Notice that allocations dropped by 1/3rd!

Otherwise, not a large change here..

Comment by joey Mon Jan 14 21:18:17 2019
@joey I'm obviously missing something here, why would a shorter way to write that only be useful for direct mode? I don't understand what the connection is between direct mode and wanting to specify whether this is a "regular git" file or an annexed file (except that direct mode is not supported in v7)? I thought it was considered supported to have a mix of both large binary files and text files? Even if some text files are large, I think I want to add them as files whose content is tracked by git, so I think I want to choose 'by hand' -- is that not really supported / considered a bad idea for some reason?
Comment by timeless-ventricle Sun Jan 6 12:24:49 2019

On the doc it's said that

"Note that setting annex.thin only has any effect on systems that support hard links. It is supported on Windows, but not on FAT filesystems."

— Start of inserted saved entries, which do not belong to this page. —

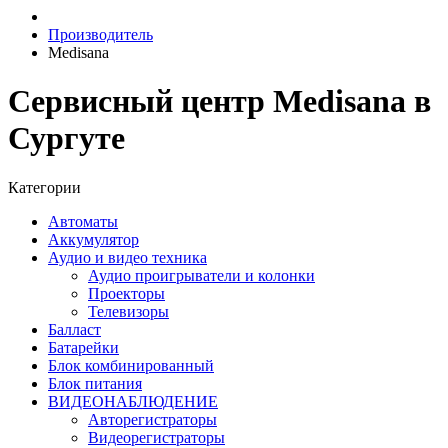
Производитель
Medisana
Сервисный центр Medisana в
Сургуте
Категории
Автоматы
Аккумулятор
Аудио и видео техника
Аудио проигрыватели и колонки
Проекторы
Телевизоры
Балласт
Батарейки
Блок комбинированный
Блок питания
ВИДЕОНАБЛЮДЕНИЕ
Авторегистраторы
Видеорегистраторы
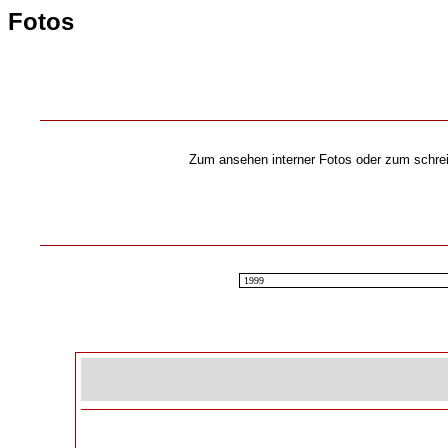
Fotos
Zum ansehen interner Fotos oder zum schrei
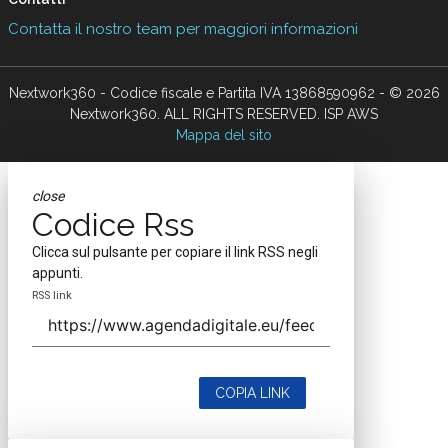
Contatta il nostro team per maggiori informazioni
Nextwork360 - Codice fiscale e Partita IVA 13868590962 - © 2026
Nextwork360. ALL RIGHTS RESERVED. ISP AWS
Mappa del sito
close
Codice Rss
Clicca sul pulsante per copiare il link RSS negli
appunti.
RSS link
COPIA LINK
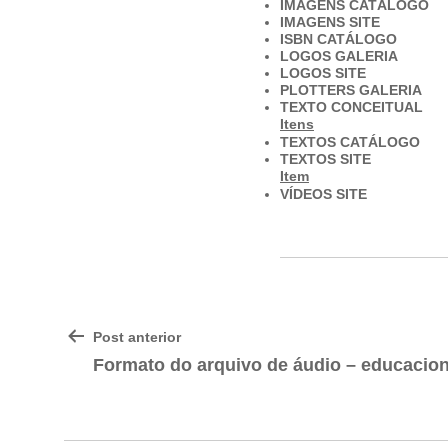
IMAGENS CATÁLOGO
IMAGENS SITE
ISBN CATÁLOGO
LOGOS GALERIA
LOGOS SITE
PLOTTERS GALERIA
TEXTO CONCEITUAL
Itens
TEXTOS CATÁLOGO
TEXTOS SITE
Item
VÍDEOS SITE
NAVEGAÇÃO
Post anterior
DE
Formato do arquivo de áudio – educacion
POST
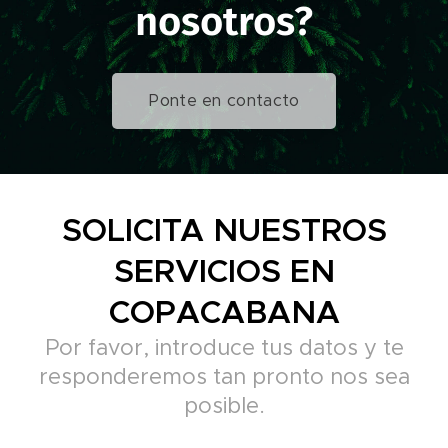
nosotros?
Ponte en contacto
SOLICITA NUESTROS
SERVICIOS EN
COPACABANA
Por favor, introduce tus datos y te
responderemos tan pronto nos sea
posible.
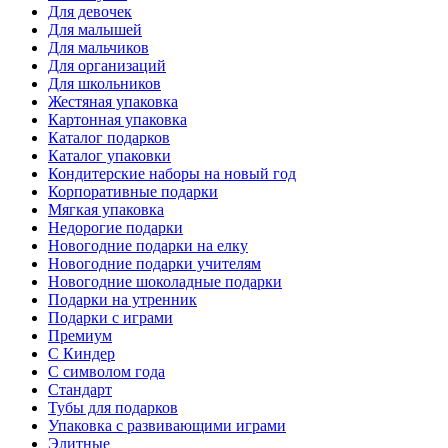
Для девочек
Для малышей
Для мальчиков
Для организаций
Для школьников
Жестяная упаковка
Картонная упаковка
Каталог подарков
Каталог упаковки
Кондитерские наборы на новый год
Корпоративные подарки
Мягкая упаковка
Недорогие подарки
Новогодние подарки на елку
Новогодние подарки учителям
Новогодние шоколадные подарки
Подарки на утренник
Подарки с играми
Премиум
С Киндер
С символом года
Стандарт
Тубы для подарков
Упаковка с развивающими играми
Элитные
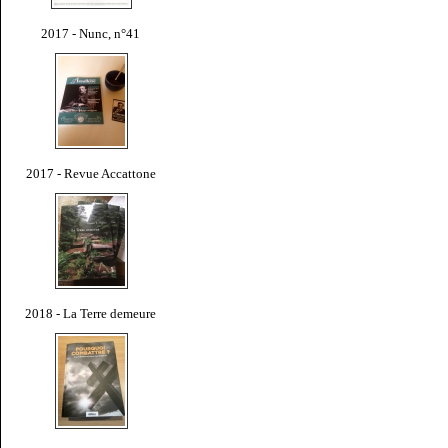
2017 - Nunc, n°41
2017 - Revue Accattone
2018 - La Terre demeure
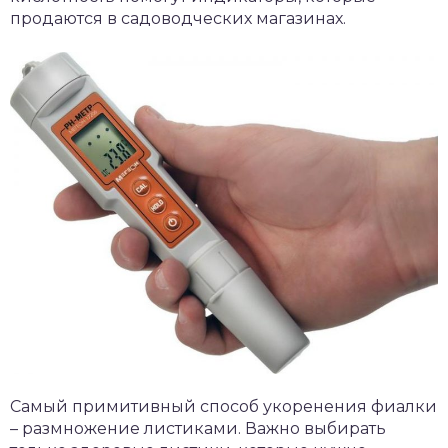
продаются в садоводческих магазинах.
Самый примитивный способ укоренения фиалки
– размножение листиками. Важно выбирать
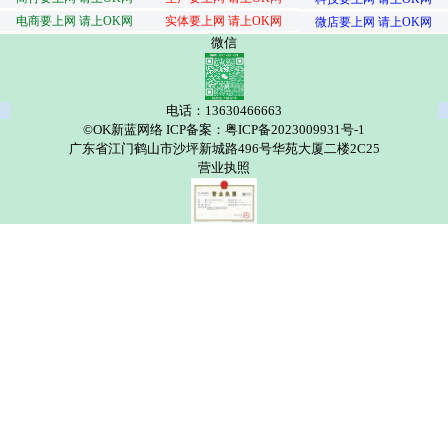
电商要上网 请上OK网
实体要上网 请上OK网
微店要上网 请上OK网
微信
电话：13630466663
©OK新蓝网络 ICP备案：粤ICP备2023009931号-1
广东省江门鹤山市沙坪新城路496号华苑大厦二楼2C25
营业执照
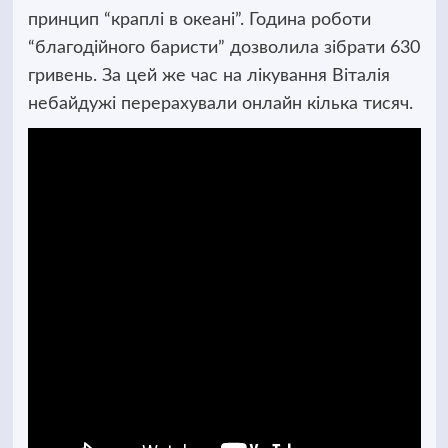
принцип “краплі в океані”. Година роботи
“благодійного баристи” дозволила зібрати 630
гривень. За цей же час на лікування Віталія
небайдужі перерахували онлайн кілька тисяч.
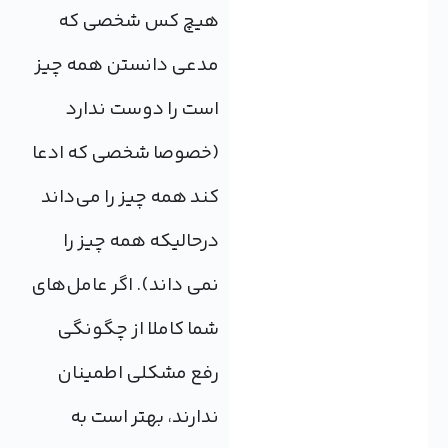
هیچ کس شخصی که
مدعی دانستن همه چیز
است را دوست ندارد
(خصوصا شخصی که ادعا
کند همه چیز را می‌داند
درحالیکه همه چیز را
نمی داند). اگر عامل‌های
شما کاملا از چگونگی
رفع مشکلی اطمینان
ندارند، بهتر است به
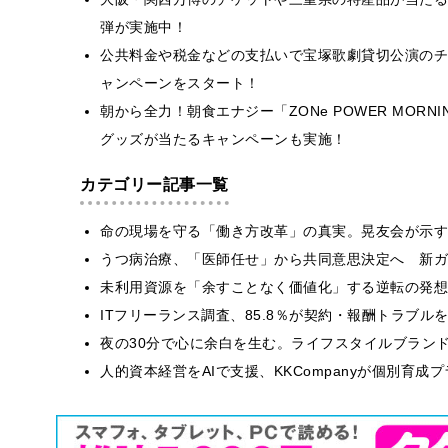
弾が実施中！
公共料金や税金などの支払いで宝塚歌劇貸切公演のチ
ャンペーンをスタート！
朝から全力！朝食エナジー「ZONe POWER MORNIN
グッズが当たるキャンペーンも実施！
カテゴリー記事一覧
​命の現場を守る「働き方改革」の真実。晃友会が示
うつ病治療、「医師任せ」から共同意思決定へ 新ガ
​​未利用資源を「余すことなく価値化」する逆転の発
ITフリーランス調査、85.8％が契約・報酬トラブ
​夜の30分で心に余白を生む。ライフスタイルブラン
人的資本経営をAIで支援、KKCompanyが個別育成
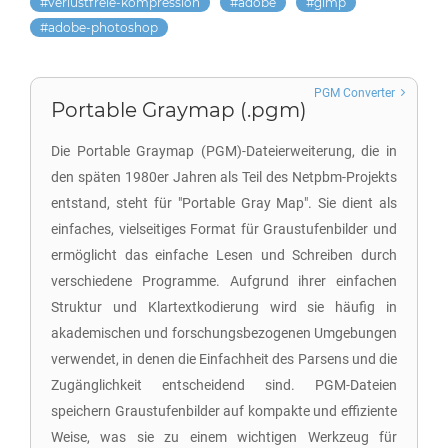
verlustfreie-kompression
adobe
gimp
adobe-photoshop
PGM Converter
Portable Graymap (.pgm)
Die Portable Graymap (PGM)-Dateierweiterung, die in
den späten 1980er Jahren als Teil des Netpbm-Projekts
entstand, steht für "Portable Gray Map". Sie dient als
einfaches, vielseitiges Format für Graustufenbilder und
ermöglicht das einfache Lesen und Schreiben durch
verschiedene Programme. Aufgrund ihrer einfachen
Struktur und Klartextkodierung wird sie häufig in
akademischen und forschungsbezogenen Umgebungen
verwendet, in denen die Einfachheit des Parsens und die
Zugänglichkeit entscheidend sind. PGM-Dateien
speichern Graustufenbilder auf kompakte und effiziente
Weise, was sie zu einem wichtigen Werkzeug für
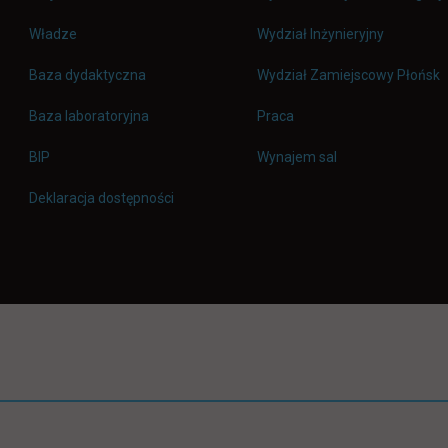
Władze
Wydział Inżynieryjny
Baza dydaktyczna
Wydział Zamiejscowy Płońsk
link otwiera się w nowej 
Baza laboratoryjna
Praca
link otwiera się w nowej karcie
BIP
Wynajem sal
Deklaracja dostępności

Having read that, I was thinking that I'd be able to use annex.thin with NTFS but it doesn't work. I'd specify clearly that NTFS would also not work with annex.thin

Thanks

Comment by colin.brosseau Thu Jan 3 18:04:58 2019

The page about unlocked files says:

setting annex.thin only has any effect on systems that support hard links. It is supported on Windows, but not on FAT filesystems.

Comment by chocolate.camera Tue Jan 1 18:17:21 2019

Obvious reason is that it's not something often used or that has had much demand for being sped up. And in particular it's written as a call to unannex each annexed file, and that runs git rm --cached once per file, which can be slow.

But there are also non-obvious things that it may need to do that can be slow. For example, if two files in the git repo point to the same git-annex object, it has to make a copy of the object to one of the worktree files.

Comment by joey Tue Jan 1 16:26:57 2019